The tool the Zen student uses while interacting with the world is labled “mindfulness”.  Unfortunately, we do not have a word for the the activity the AT student uses.  Rebecca Ferguson uses the term “physically based mindfulness”.   Although this seems like a bit of an oxymoron, I have no better suggestion.
Clearly these practices - the Zen “mind based” practice and the AT “body based” practice are complementary and can be used concurrently.  Ultimately, they are two ways to approach the same activity.  And the more advanced student, instead of going in and out to process, will practice them continuously.
They are not, however, equivalent.  The tools practiced by AT student are far more effective at anchoring the student.  The reasoning behind this is too involved to discuss here, but I hope to present the argument in a subsequent article.   By understanding the principals and applying the two tools provided by the AT, the Zen student will be far more able to express their fundamental understanding and wishes in everyday life.
And this of critical importance.
Western Buddhist did not invent the concept of bringing their practice into social, environmental and political spheres, but they did give it the name “socially engaged Buddhism”.  I suspect that it was not emphasized by the first generation Japanese Zen teachers because of the shame they may have felt related to the Buddhist participation in the Japanese WWII efforts.  In any event, socially engaged Buddhism is a growing force within the contemporary western Zen community.  American Zen practitioners generally feel the strong urge to work towards social, environmental and political justice.

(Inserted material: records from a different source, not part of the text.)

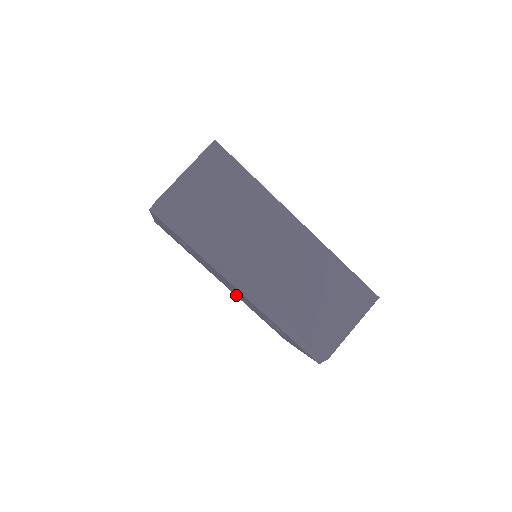
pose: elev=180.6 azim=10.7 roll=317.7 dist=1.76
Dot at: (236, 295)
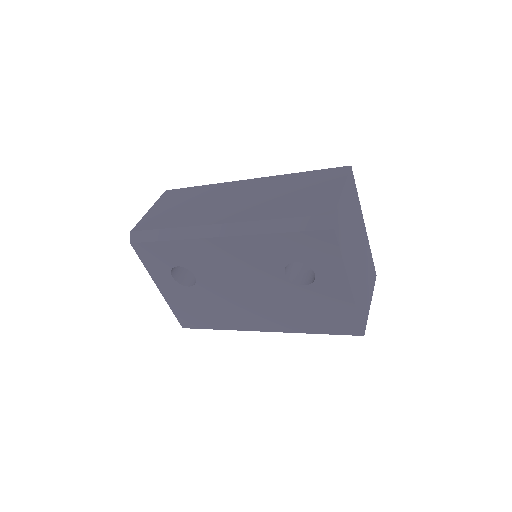
Dot at: (278, 324)
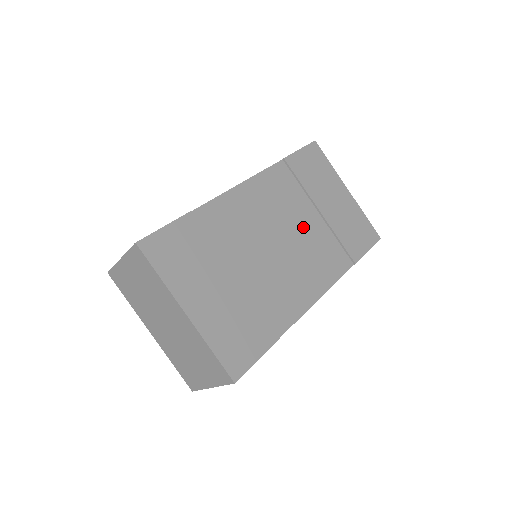
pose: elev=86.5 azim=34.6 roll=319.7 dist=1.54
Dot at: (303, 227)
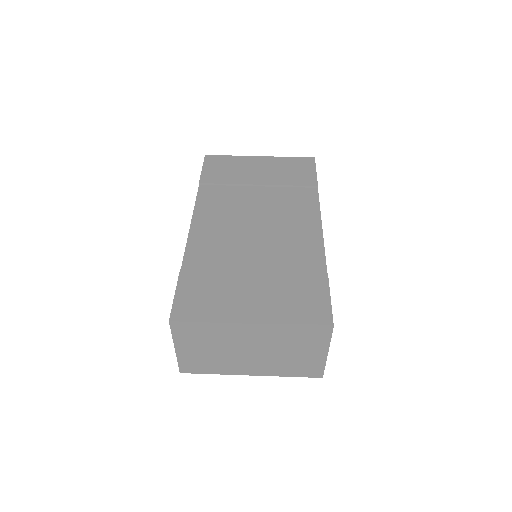
Dot at: (260, 203)
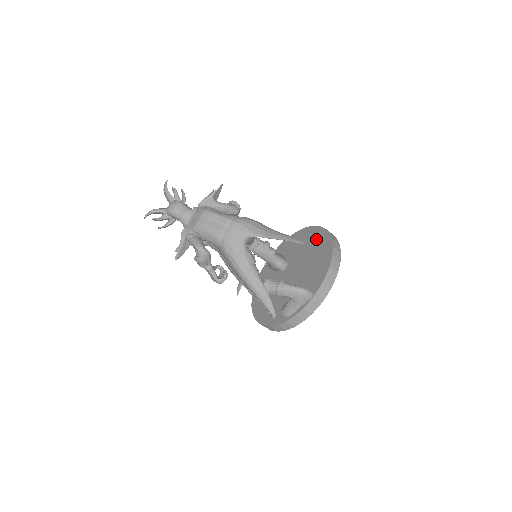
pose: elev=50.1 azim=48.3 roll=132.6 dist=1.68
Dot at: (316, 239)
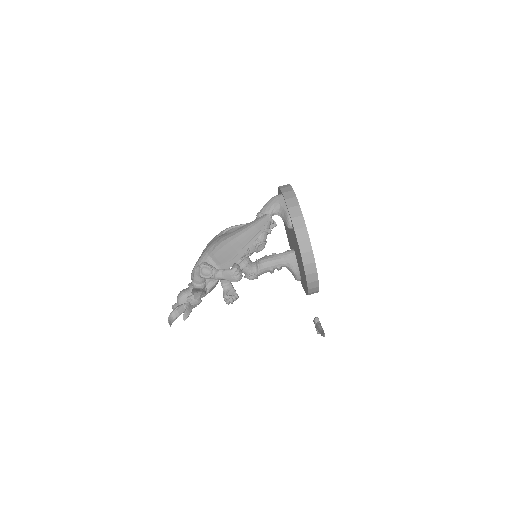
Dot at: occluded
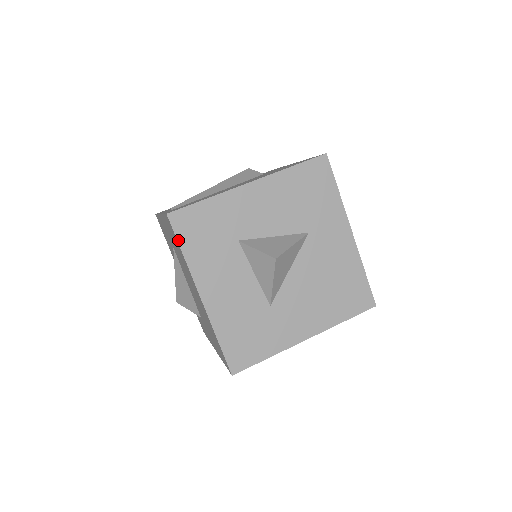
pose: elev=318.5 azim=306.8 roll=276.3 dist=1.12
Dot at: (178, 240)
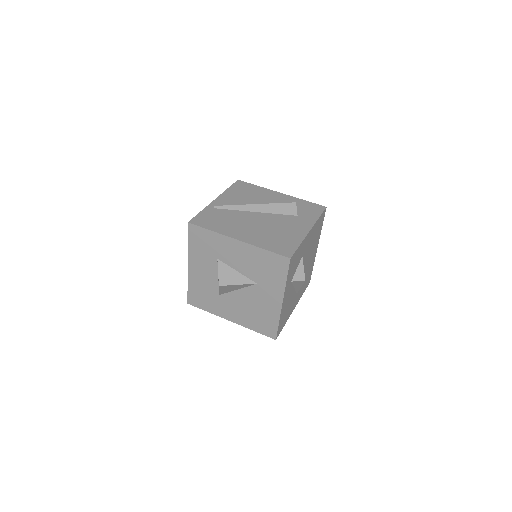
Dot at: (188, 237)
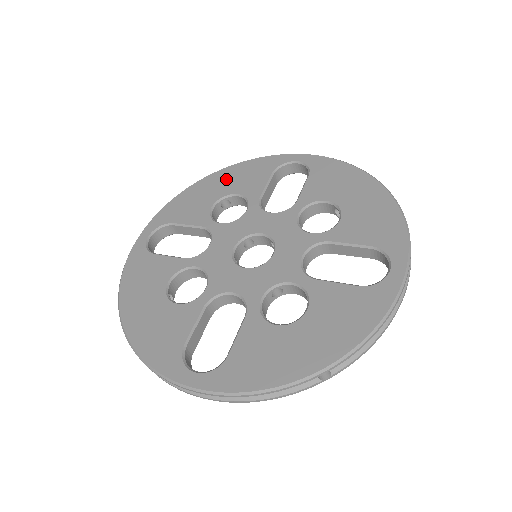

Zen student have a unique approach to social change.  It is based on the Zen emphasis on immediacy.  Although it does not negate the need for thoughtful planning, the emphasis remains on what the Zen student is doing RIGHT NOW!  Rather than being attached to bringing about some utopian society in the distant future, the socially engaged Zen student focuses on acting in the present moment.  The Zen student strives to bring the whole of ones heart felt intent to bear on every situation, moment after moment.  This is challenging in the most favorable of environments, but in endeavoring to help the neediest, Zen student can find themselves in extremely stressful environments.  Zen students will need the best tools to enable them to bring their their fundamental intention to bear, and not fall back on their self-centered habits.  To learn the importance of the primary control, to loosen the grip of their overexcited fear response and to learn the skill of direction is absolutely essential to success.  They are sure to be very grateful.

In writing this I have tried to explain that the AT teacher can do much more for the Zen student than to help them sit in less pain.  I have suggested that the AT describes how to physically do their central meditation practice.  In addition, I have introduced how the AT will help the Zen student bring their understanding and heartfelt intention to the most stressful situations.  Finally, I have suggested some ideas on how Zen practice can assist the AT student who is interested in exploring inhibition.

It is my hope to encourage AT teacher to reach out to Zen students.  I  am sure you will find them to be among your most appreciative students.